I take too many however it all fits into one "black magic bum bag", 3 small trays of lures. One box for surface lures, sammies, pencils, poppers. One for subsurface Sx40's, 48's, chubbies, zipbaits. One for miscellaneous (blades, micro mins etc) and Jig heads. Maybe 30-35 lures in total. Also take two packs of gulps, leader materials 6pound, 8 pound and 10 pound. Spare spool etc. Because it all fits into the one bumbag around my waist don't see the need to reduce. Took the advice of a poster on here and have a jar of fresh water for the lures i use for the day rinse them check hooks etc and back in the tackle boxes for the next trip. I think having options helps as i recently fished for 6 or so hours without a hit on my favourite lures. Switched to a Chubbie and cleaned up.

I really should reduce. 2 Rods not 3 and one tackle box............................Starting next year.


----------



## Guest (Apr 29, 2009)

How many rods I guess is the next question. Took three yesterday and I think it is three times as many things to go wrong. Two is handy for lobbing a HB then a SP, or trolling two different depths. Three did come in handy yesterday when I got smoked by fish after fish and knots failed. At least I had another rod to turn to in a hurry, although it proved to be a pain in the ass in the end.


----------



## LostNearBribie (Feb 18, 2008)

Standard estuary kit for me is 3 poppers of different sizes.
3 hard bodies of various shapes and sizes under 45mm.
3 hard bodies of various shapes and sizes 65mm and over.
3 weights of leader.


----------



## john316 (Jan 15, 2009)

love the different approaches to kayak fishing. I have always struggled with the lure kit and in the stinker used to take the whole kit and caboodle... I have been steadily reducing the Islands wardrobe over the past few months and have two basic kits on the ready. One for the lakes and rivers and one for outside. Each kit consists of a small tray of relevant spare lures, swivels hooks and sinkers and the ones for immeadiate use in the hobie tackle box. I also keep the scissors and plastics in the hobie box.

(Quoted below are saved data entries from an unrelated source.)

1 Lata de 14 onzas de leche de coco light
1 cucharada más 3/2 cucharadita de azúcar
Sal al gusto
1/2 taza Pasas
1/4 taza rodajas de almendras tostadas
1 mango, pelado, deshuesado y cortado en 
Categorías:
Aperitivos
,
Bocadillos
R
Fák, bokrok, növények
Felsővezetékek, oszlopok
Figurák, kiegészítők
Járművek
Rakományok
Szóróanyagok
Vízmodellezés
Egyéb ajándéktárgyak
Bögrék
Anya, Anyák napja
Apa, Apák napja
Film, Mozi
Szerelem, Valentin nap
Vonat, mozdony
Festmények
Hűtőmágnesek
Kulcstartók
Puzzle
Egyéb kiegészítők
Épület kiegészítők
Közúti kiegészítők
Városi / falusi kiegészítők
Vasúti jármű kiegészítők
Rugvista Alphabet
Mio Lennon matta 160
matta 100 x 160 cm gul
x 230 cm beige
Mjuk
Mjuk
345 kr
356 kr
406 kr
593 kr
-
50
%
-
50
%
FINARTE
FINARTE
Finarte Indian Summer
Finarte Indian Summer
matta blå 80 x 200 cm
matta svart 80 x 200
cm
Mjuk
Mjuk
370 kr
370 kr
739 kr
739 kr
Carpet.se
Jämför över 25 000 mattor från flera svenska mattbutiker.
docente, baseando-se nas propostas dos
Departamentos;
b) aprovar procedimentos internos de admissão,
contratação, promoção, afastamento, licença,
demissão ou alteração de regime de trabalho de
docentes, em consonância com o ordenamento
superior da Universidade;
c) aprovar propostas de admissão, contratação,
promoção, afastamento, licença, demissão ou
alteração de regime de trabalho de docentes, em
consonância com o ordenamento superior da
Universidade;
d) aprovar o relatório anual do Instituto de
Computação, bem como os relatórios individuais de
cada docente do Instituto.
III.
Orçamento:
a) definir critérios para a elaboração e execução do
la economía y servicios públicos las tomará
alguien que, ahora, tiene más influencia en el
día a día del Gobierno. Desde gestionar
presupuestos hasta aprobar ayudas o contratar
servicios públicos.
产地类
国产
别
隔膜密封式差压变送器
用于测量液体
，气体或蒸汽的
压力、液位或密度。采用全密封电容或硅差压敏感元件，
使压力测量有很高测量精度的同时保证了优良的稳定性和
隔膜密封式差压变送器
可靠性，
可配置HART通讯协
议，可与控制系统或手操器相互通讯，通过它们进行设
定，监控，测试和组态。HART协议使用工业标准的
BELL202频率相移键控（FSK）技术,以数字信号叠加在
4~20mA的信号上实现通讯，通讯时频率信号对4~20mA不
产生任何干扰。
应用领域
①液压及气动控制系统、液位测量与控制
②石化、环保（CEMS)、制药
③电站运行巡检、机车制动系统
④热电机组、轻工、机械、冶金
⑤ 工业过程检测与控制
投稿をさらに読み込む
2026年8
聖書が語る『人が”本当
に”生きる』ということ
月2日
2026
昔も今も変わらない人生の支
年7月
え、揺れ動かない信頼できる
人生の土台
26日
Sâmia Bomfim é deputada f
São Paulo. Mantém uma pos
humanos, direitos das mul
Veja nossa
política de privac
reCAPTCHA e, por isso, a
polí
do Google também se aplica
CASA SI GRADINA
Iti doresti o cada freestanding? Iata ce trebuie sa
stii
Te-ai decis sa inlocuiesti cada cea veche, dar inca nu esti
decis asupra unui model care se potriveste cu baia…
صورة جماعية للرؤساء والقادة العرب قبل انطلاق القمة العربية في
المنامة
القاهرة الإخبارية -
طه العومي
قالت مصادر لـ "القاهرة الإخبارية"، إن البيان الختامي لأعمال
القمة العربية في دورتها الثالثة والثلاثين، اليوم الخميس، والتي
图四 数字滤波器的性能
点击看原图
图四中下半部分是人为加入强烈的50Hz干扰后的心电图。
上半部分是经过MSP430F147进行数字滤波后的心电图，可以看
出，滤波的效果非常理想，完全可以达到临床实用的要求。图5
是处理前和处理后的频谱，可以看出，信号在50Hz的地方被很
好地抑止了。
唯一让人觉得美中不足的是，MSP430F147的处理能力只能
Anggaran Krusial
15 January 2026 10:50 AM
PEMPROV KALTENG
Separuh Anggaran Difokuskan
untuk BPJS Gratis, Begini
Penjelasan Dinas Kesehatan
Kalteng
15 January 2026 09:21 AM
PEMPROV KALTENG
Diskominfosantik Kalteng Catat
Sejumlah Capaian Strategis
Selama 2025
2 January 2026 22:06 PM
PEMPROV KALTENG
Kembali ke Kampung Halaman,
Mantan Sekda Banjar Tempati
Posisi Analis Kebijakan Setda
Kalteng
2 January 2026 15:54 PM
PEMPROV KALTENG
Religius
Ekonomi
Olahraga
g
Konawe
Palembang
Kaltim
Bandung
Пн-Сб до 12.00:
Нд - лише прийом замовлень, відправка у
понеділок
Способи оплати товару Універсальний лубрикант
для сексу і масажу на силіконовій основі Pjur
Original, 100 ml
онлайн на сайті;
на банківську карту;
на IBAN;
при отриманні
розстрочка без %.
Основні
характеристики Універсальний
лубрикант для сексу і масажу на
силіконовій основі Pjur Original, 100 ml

On the inshore systems I have reduced down to 2 rods, a finesse bream rod and a baitcaster or 2 bream sticks. Outside I take four, 3 boat rods and a plastics outfit. I troll all the boat rods while underway, 1 popper and 2 different divers and change the lures to a bait and a jig while I'm drifting and tossing plastics. The other boat rod is then available as a spare if needed...

Moruya John


----------



## LostNearBribie (Feb 18, 2008)

On the rod side of things I have noticed lately that I would love to have a second.
I only take one a the moment, I use the same lures to troll and cast most of the time so it works for me.
But I would love a second rigged with a popper ready to go at any moment.


----------



## charleymonkey (Dec 8, 2008)

I'm in the minimalist camp on this one.
All my tackle fits in one of those berkley bum bag thingy's and a fly fishing type waistcoat, always been like that since before I got the yak, like to be mobile even when land based, as I've seen too many people staying in one spot catching nothing, because they've got too much gear with them to think about moving. I have an osprey pfd with all the pockets which I use now, instead of the waistcoat, when on the Yak.


----------